9. Acceleration sensor according to claim 1, characterized in that a measurement of the deflection of each seismic mass (3a-d) is achieved by means of a differential capacitive measurement.

10. Acceleration sensor according to claim 9, characterized in that metallized surfaces (10a-d) that are isolated from one another are structured on the upper cover disk (9) close to the torsion axis defined by the respective torsion spring element (4a-h) for the differential capacitive measurement.

11. Acceleration sensor according to claim 10, characterized in that the surfaces (10a-d) are arranged symmetrically to the torsion axis defined by the respective torsion spring element (4a-h).

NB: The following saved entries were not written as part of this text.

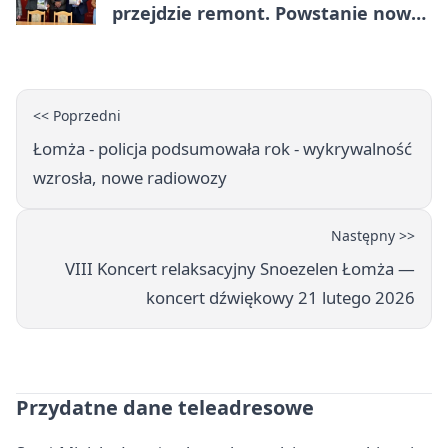
przejdzie remont. Powstanie nowa
nawierzchnia
<< Poprzedni
Łomża - policja podsumowała rok - wykrywalność
wzrosła, nowe radiowozy
Następny >>
VIII Koncert relaksacyjny Snoezelen Łomża —
koncert dźwiękowy 21 lutego 2026
Przydatne dane teleadresowe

12. Bi-axial monolithic acceleration sensor (1), that comprises the following characteristic features: a) the acceleration sensor (1) consists of two individual sensors (2a-d) with respectively a main sensitivity axis (11) arranged on a common substrate (8), b) each individual sensor (2a-d) is rotatably movably suspended on two torsion spring elements (4a-h) and comprises a seismic mass (3a-d) with a center of gravity (Sa, Sb, Sc and Sd), c) each individual sensor (2a-d) comprises means for the measurement (10) of the deflection of the seismic mass (3a-d), characterized in that d) the acceleration sensor (1) consists of two identical individual sensors (2a-d), e) each individual sensor (2a-d) is suspended eccentrically relative to its center of gravity (Sa, Sb, Sc, Sd) and is rotated by 180° relative to the other individual sensor (2a-d) and f) the main sensitivity axis (11) of the one individual sensor (2a-d) extends vertically to the substrate (8) and the main sensitivity axis (11) of the other individual sensor (2a-d) extends vertically to the substrate (8).

13. Acceleration sensor according to claim 12, characterized in that the substrate (8) is arranged between a lower cover disk (7) and an upper cover disk (9) for the sealing and for the protection against environmental influences.

14. Acceleration sensor according to claim 12, characterized in that a measurement of the deflection of each seismic mass (3a-d) is achieved by means of a differential capacitive measurement.

15. Acceleration sensor according to claim 14, characterized in that metallized surfaces (10a-d) that are isolated from one another are structured on the upper cover disk (9) close to the torsion axis defined by the respective torsion spring element (4a-h) for the differential capacitive measurement.

16. Acceleration sensor according to claim 15, characterized in that the surfaces (10a-d) are arranged symmetrically to the torsion axis defined by the respective torsion spring element (4a-h).